Provided entries →
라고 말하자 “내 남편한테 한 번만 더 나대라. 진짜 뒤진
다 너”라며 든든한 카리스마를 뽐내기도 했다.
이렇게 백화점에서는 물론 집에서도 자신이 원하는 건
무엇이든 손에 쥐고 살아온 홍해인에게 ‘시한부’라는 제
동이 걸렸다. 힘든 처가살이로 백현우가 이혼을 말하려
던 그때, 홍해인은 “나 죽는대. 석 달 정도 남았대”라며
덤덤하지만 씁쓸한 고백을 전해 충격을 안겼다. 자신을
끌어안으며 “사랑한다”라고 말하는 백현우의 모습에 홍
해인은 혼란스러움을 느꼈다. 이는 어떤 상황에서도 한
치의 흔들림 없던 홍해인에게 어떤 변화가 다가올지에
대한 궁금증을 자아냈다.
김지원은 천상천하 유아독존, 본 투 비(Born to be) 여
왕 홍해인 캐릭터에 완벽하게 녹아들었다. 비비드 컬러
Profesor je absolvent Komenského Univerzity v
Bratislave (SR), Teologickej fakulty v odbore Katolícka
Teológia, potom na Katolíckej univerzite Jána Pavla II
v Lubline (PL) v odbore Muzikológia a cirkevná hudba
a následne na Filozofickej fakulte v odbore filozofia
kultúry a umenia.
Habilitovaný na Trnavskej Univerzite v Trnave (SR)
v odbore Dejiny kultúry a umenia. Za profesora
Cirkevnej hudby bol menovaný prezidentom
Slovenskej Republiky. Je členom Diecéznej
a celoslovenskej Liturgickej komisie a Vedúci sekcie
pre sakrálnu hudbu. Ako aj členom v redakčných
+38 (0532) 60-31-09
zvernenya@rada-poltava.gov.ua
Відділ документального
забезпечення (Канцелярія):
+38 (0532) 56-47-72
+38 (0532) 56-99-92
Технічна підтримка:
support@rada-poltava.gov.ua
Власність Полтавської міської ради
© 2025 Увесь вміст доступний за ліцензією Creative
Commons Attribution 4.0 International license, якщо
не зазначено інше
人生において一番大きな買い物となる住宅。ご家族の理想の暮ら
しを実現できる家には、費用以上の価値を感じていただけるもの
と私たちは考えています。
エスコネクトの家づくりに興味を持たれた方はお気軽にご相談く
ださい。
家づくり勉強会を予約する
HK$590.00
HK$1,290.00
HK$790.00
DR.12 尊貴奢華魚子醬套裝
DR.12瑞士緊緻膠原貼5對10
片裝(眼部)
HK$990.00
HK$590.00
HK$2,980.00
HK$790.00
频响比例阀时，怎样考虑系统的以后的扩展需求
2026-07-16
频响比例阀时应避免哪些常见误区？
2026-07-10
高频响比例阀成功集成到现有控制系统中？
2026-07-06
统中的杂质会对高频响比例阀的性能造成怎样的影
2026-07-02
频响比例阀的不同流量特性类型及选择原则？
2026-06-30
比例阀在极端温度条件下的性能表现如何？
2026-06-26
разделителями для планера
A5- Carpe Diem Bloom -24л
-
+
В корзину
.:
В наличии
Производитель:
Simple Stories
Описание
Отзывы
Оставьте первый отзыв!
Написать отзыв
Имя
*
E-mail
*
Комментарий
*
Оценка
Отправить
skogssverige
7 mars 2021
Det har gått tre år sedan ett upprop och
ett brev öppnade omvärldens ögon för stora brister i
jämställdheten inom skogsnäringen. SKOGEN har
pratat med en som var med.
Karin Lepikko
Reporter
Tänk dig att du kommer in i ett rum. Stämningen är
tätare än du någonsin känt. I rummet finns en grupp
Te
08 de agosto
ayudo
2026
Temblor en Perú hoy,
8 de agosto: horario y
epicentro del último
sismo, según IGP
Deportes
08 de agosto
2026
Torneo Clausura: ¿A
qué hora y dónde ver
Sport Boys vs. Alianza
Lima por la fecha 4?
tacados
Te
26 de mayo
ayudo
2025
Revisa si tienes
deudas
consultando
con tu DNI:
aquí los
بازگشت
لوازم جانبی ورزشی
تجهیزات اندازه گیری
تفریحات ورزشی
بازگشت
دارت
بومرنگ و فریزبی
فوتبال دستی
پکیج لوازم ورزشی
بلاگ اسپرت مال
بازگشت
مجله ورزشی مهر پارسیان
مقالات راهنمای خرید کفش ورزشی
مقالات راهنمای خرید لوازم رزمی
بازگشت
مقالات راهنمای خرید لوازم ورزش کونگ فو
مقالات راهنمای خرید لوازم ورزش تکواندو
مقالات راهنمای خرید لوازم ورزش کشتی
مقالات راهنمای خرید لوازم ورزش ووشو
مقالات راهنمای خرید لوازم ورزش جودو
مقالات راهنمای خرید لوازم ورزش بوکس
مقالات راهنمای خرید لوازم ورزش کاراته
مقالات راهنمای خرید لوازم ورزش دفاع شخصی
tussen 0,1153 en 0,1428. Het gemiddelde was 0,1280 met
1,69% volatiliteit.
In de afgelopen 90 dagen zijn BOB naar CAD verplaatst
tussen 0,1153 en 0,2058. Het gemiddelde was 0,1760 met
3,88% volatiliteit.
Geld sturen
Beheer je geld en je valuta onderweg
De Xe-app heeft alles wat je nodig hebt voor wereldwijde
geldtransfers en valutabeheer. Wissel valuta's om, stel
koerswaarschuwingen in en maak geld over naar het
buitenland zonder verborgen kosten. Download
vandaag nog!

The task → Reproduce the entries above in full, replacing "Reporter" with "Journalist" and keeping everything else the same.

Reply to the exercise →
라고 말하자 “내 남편한테 한 번만 더 나대라. 진짜 뒤진
다 너”라며 든든한 카리스마를 뽐내기도 했다.
이렇게 백화점에서는 물론 집에서도 자신이 원하는 건
무엇이든 손에 쥐고 살아온 홍해인에게 ‘시한부’라는 제
동이 걸렸다. 힘든 처가살이로 백현우가 이혼을 말하려
던 그때, 홍해인은 “나 죽는대. 석 달 정도 남았대”라며
덤덤하지만 씁쓸한 고백을 전해 충격을 안겼다. 자신을
끌어안으며 “사랑한다”라고 말하는 백현우의 모습에 홍
해인은 혼란스러움을 느꼈다. 이는 어떤 상황에서도 한
치의 흔들림 없던 홍해인에게 어떤 변화가 다가올지에
대한 궁금증을 자아냈다.
김지원은 천상천하 유아독존, 본 투 비(Born to be) 여
왕 홍해인 캐릭터에 완벽하게 녹아들었다. 비비드 컬러
Profesor je absolvent Komenského Univerzity v
Bratislave (SR), Teologickej fakulty v odbore Katolícka
Teológia, potom na Katolíckej univerzite Jána Pavla II
v Lubline (PL) v odbore Muzikológia a cirkevná hudba
a následne na Filozofickej fakulte v odbore filozofia
kultúry a umenia.
Habilitovaný na Trnavskej Univerzite v Trnave (SR)
v odbore Dejiny kultúry a umenia. Za profesora
Cirkevnej hudby bol menovaný prezidentom
Slovenskej Republiky. Je členom Diecéznej
a celoslovenskej Liturgickej komisie a Vedúci sekcie
pre sakrálnu hudbu. Ako aj členom v redakčných
+38 (0532) 60-31-09
zvernenya@rada-poltava.gov.ua
Відділ документального
забезпечення (Канцелярія):
+38 (0532) 56-47-72
+38 (0532) 56-99-92
Технічна підтримка:
support@rada-poltava.gov.ua
Власність Полтавської міської ради
© 2025 Увесь вміст доступний за ліцензією Creative
Commons Attribution 4.0 International license, якщо
не зазначено інше
人生において一番大きな買い物となる住宅。ご家族の理想の暮ら
しを実現できる家には、費用以上の価値を感じていただけるもの
と私たちは考えています。
エスコネクトの家づくりに興味を持たれた方はお気軽にご相談く
ださい。
家づくり勉強会を予約する
HK$590.00
HK$1,290.00
HK$790.00
DR.12 尊貴奢華魚子醬套裝
DR.12瑞士緊緻膠原貼5對10
片裝(眼部)
HK$990.00
HK$590.00
HK$2,980.00
HK$790.00
频响比例阀时，怎样考虑系统的以后的扩展需求
2026-07-16
频响比例阀时应避免哪些常见误区？
2026-07-10
高频响比例阀成功集成到现有控制系统中？
2026-07-06
统中的杂质会对高频响比例阀的性能造成怎样的影
2026-07-02
频响比例阀的不同流量特性类型及选择原则？
2026-06-30
比例阀在极端温度条件下的性能表现如何？
2026-06-26
разделителями для планера
A5- Carpe Diem Bloom -24л
-
+
В корзину
.:
В наличии
Производитель:
Simple Stories
Описание
Отзывы
Оставьте первый отзыв!
Написать отзыв
Имя
*
E-mail
*
Комментарий
*
Оценка
Отправить
skogssverige
7 mars 2021
Det har gått tre år sedan ett upprop och
ett brev öppnade omvärldens ögon för stora brister i
jämställdheten inom skogsnäringen. SKOGEN har
pratat med en som var med.
Karin Lepikko
Journalist
Tänk dig att du kommer in i ett rum. Stämningen är
tätare än du någonsin känt. I rummet finns en grupp
Te
08 de agosto
ayudo
2026
Temblor en Perú hoy,
8 de agosto: horario y
epicentro del último
sismo, según IGP
Deportes
08 de agosto
2026
Torneo Clausura: ¿A
qué hora y dónde ver
Sport Boys vs. Alianza
Lima por la fecha 4?
tacados
Te
26 de mayo
ayudo
2025
Revisa si tienes
deudas
consultando
con tu DNI:
aquí los
بازگشت
لوازم جانبی ورزشی
تجهیزات اندازه گیری
تفریحات ورزشی
بازگشت
دارت
بومرنگ و فریزبی
فوتبال دستی
پکیج لوازم ورزشی
بلاگ اسپرت مال
بازگشت
مجله ورزشی مهر پارسیان
مقالات راهنمای خرید کفش ورزشی
مقالات راهنمای خرید لوازم رزمی
بازگشت
مقالات راهنمای خرید لوازم ورزش کونگ فو
مقالات راهنمای خرید لوازم ورزش تکواندو
مقالات راهنمای خرید لوازم ورزش کشتی
مقالات راهنمای خرید لوازم ورزش ووشو
مقالات راهنمای خرید لوازم ورزش جودو
مقالات راهنمای خرید لوازم ورزش بوکس
مقالات راهنمای خرید لوازم ورزش کاراته
مقالات راهنمای خرید لوازم ورزش دفاع شخصی
tussen 0,1153 en 0,1428. Het gemiddelde was 0,1280 met
1,69% volatiliteit.
In de afgelopen 90 dagen zijn BOB naar CAD verplaatst
tussen 0,1153 en 0,2058. Het gemiddelde was 0,1760 met
3,88% volatiliteit.
Geld sturen
Beheer je geld en je valuta onderweg
De Xe-app heeft alles wat je nodig hebt voor wereldwijde
geldtransfers en valutabeheer. Wissel valuta's om, stel
koerswaarschuwingen in en maak geld over naar het
buitenland zonder verborgen kosten. Download
vandaag nog!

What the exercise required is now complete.